Tong Tong, Huang Wenhui, Wang Kun, He Zicong, Yin Lin, Yang Xin, Zhang Shuixing, Tian Jie
CAS Key Laboratory of Molecular Imaging, Institute of Automation, Chinese Academy of Sciences, Beijing 100190, China.
School of Artificial Intelligence, University of Chinese Academy of Sciences, Beijing 100049, China.
Photoacoustics. 2020 May 21;19:100190. doi: 10.1016/j.pacs.2020.100190. eCollection 2020 Sep.

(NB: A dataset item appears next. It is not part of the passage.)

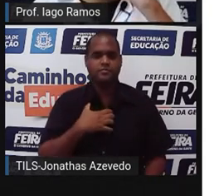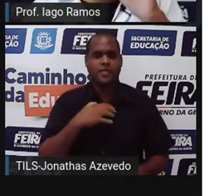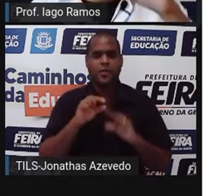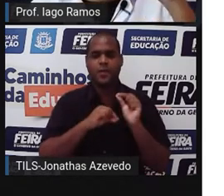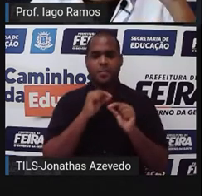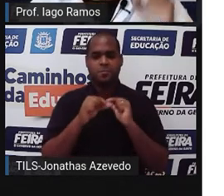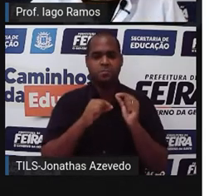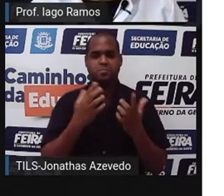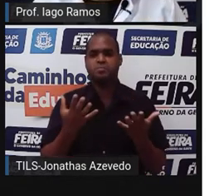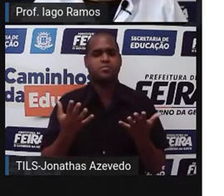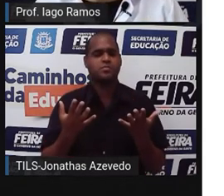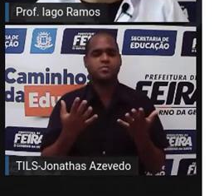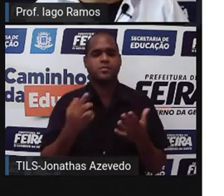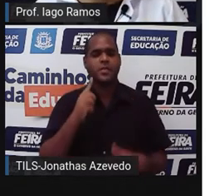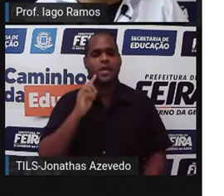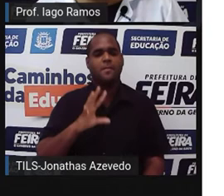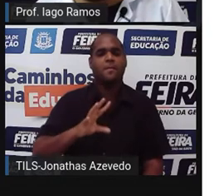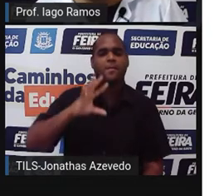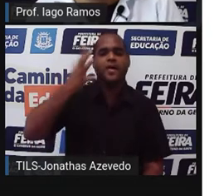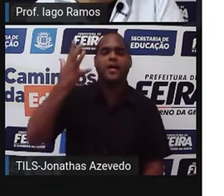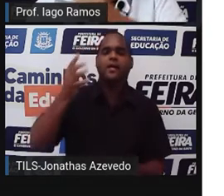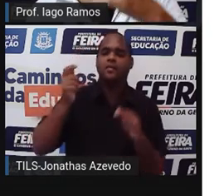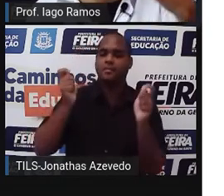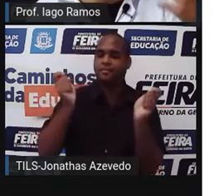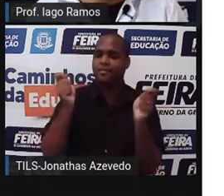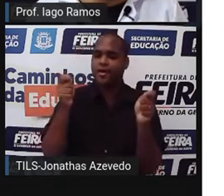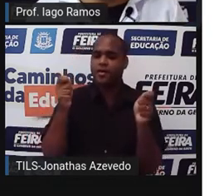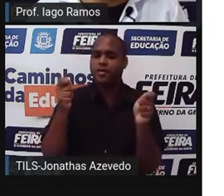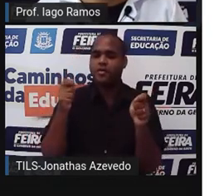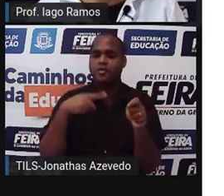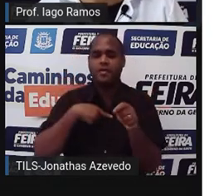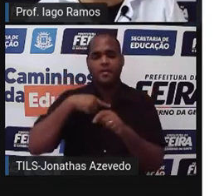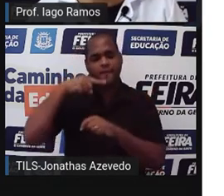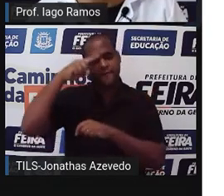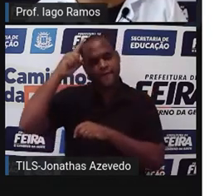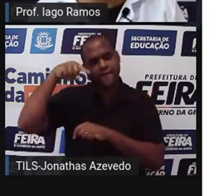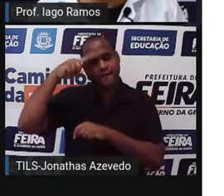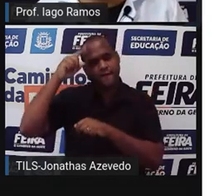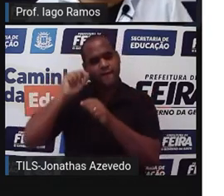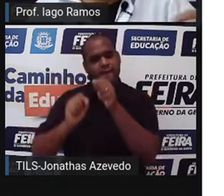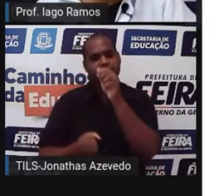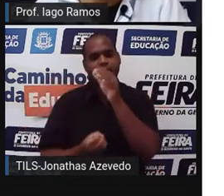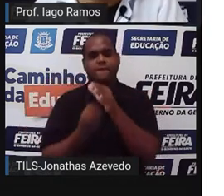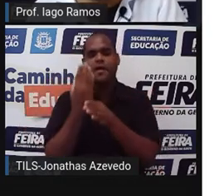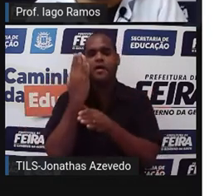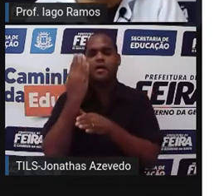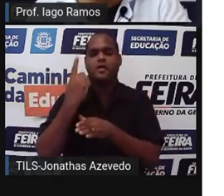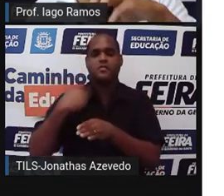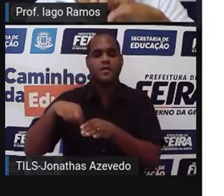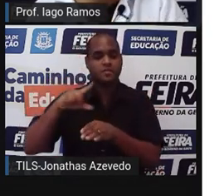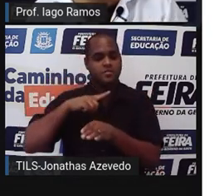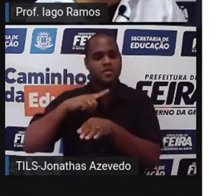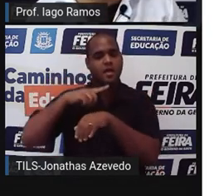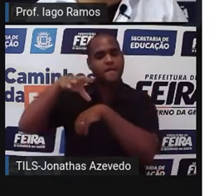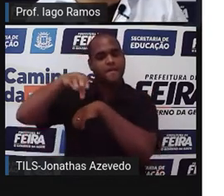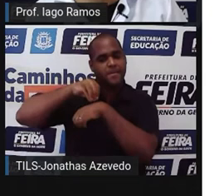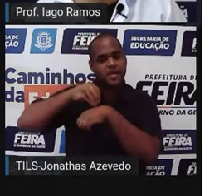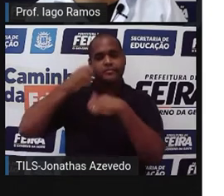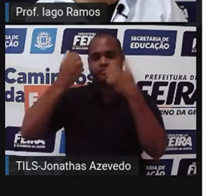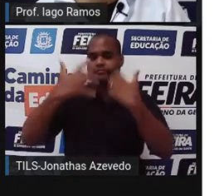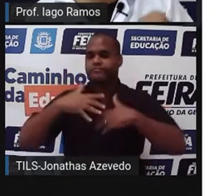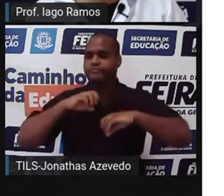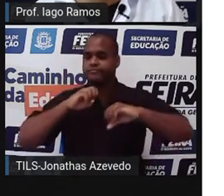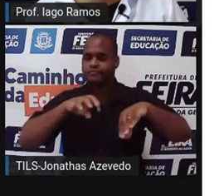olha só. É uma situação hipotética, uma situação que foi inventada, criada, para a gente trazer aqui para a aula, pensar,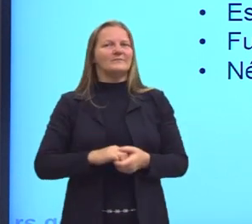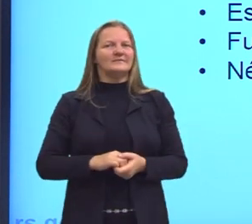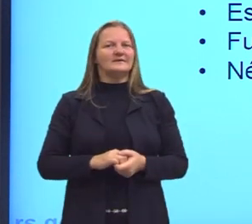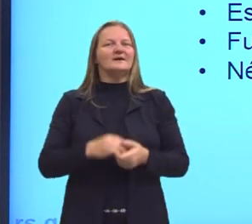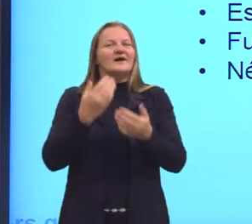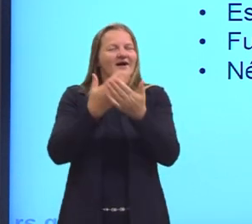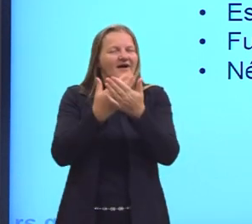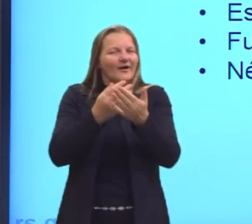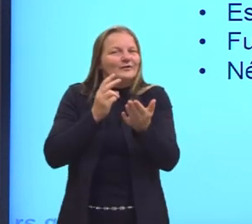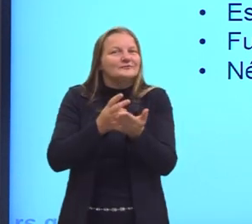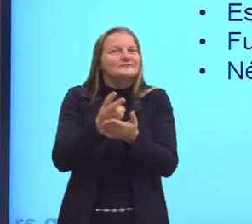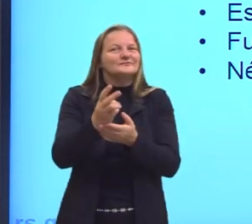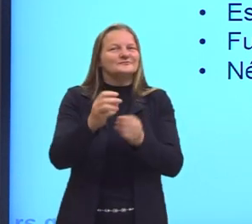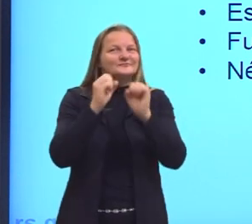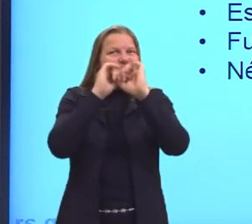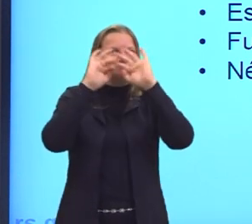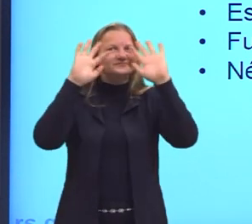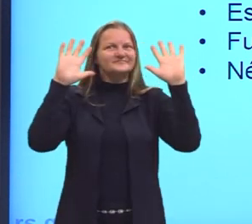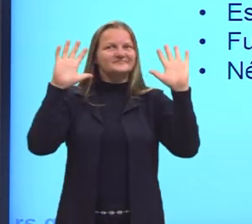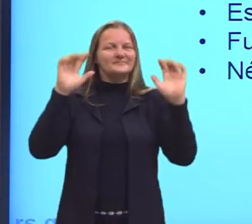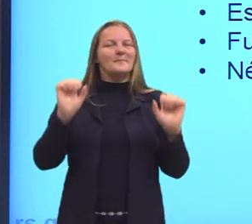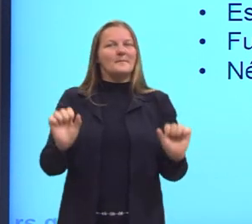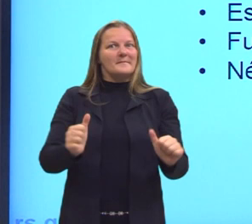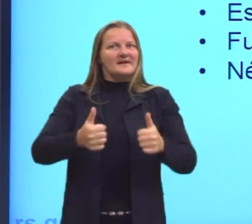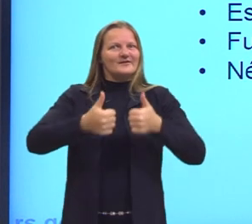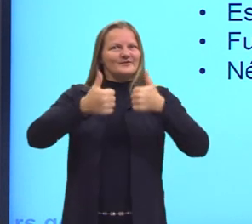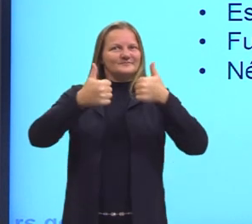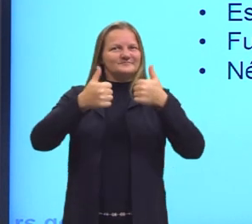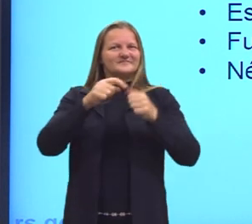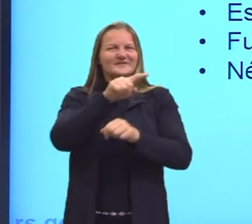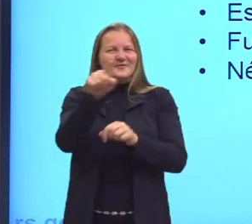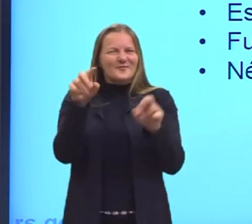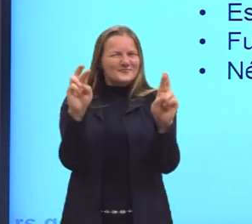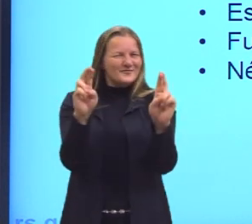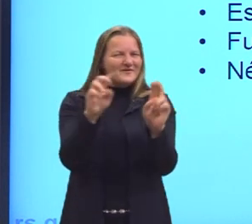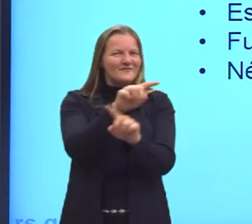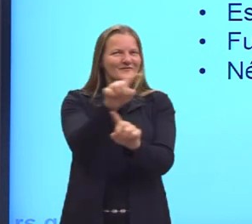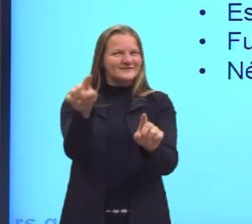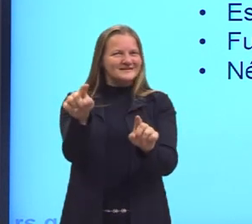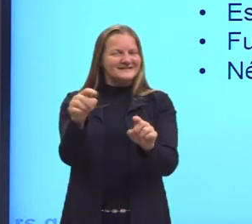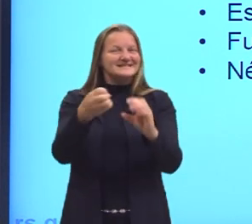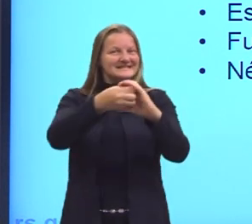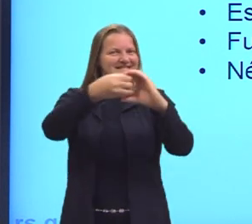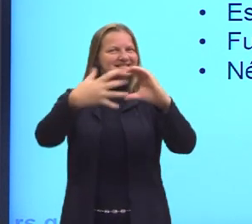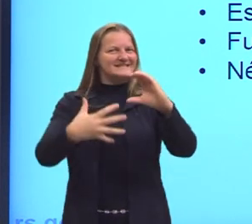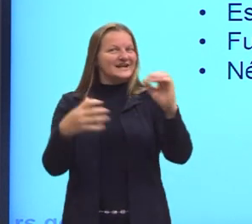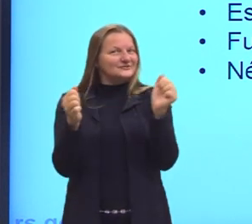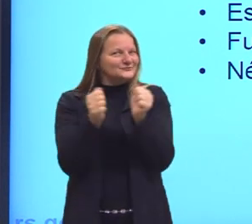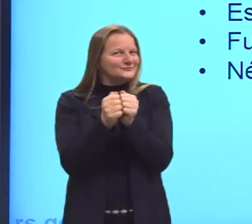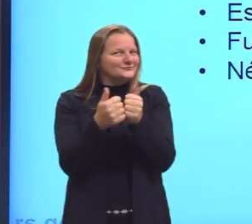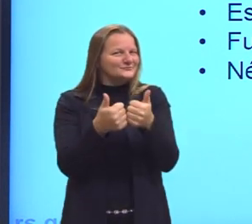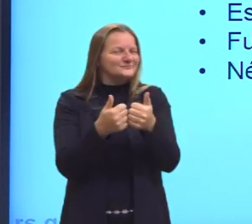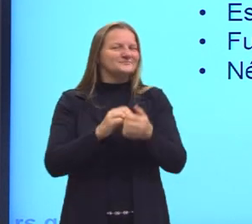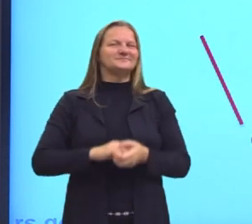decorrer da aula, a gente vai entender um pouquinho melhor e eu espero que no final a gente consiga classificá-las juntos.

Medical image reconstruction methods based on deep learning have recently demonstrated powerful performance in photoacoustic tomography (PAT) from limited-view and sparse data. However, because most of these methods must utilize conventional linear reconstruction methods to implement signal-to-image transformations, their performance is restricted. In this paper, we propose a novel deep learning reconstruction approach that integrates appropriate data pre-processing and training strategies. The Feature Projection Network (FPnet) presented herein is designed to learn this signal-to-image transformation through data-driven learning rather than through direct use of linear reconstruction. To further improve reconstruction results, our method integrates an image post-processing network (U-net). Experiments show that the proposed method can achieve high reconstruction quality from limited-view data with sparse measurements. When employing GPU acceleration, this method can achieve a reconstruction speed of 15 frames per second.
基于深度学习的医学图像重建方法最近在有限视角和稀疏数据的光声断层成像(PAT)中展现出强大性能。然而,由于这些方法大多必须利用传统线性重建方法来实现信号到图像的转换,其性能受到限制。在本文中,我们提出了一种新颖的深度学习重建方法,该方法集成了适当的数据预处理和训练策略。本文提出的特征投影网络(FPnet)旨在通过数据驱动学习而非直接使用线性重建来学习这种信号到图像的转换。为了进一步提高重建结果,我们的方法集成了一个图像后处理网络(U-net)。实验表明,所提出的方法能够从具有稀疏测量的有限视角数据中实现高重建质量。在采用GPU加速时,该方法能够达到每秒15帧的重建速度。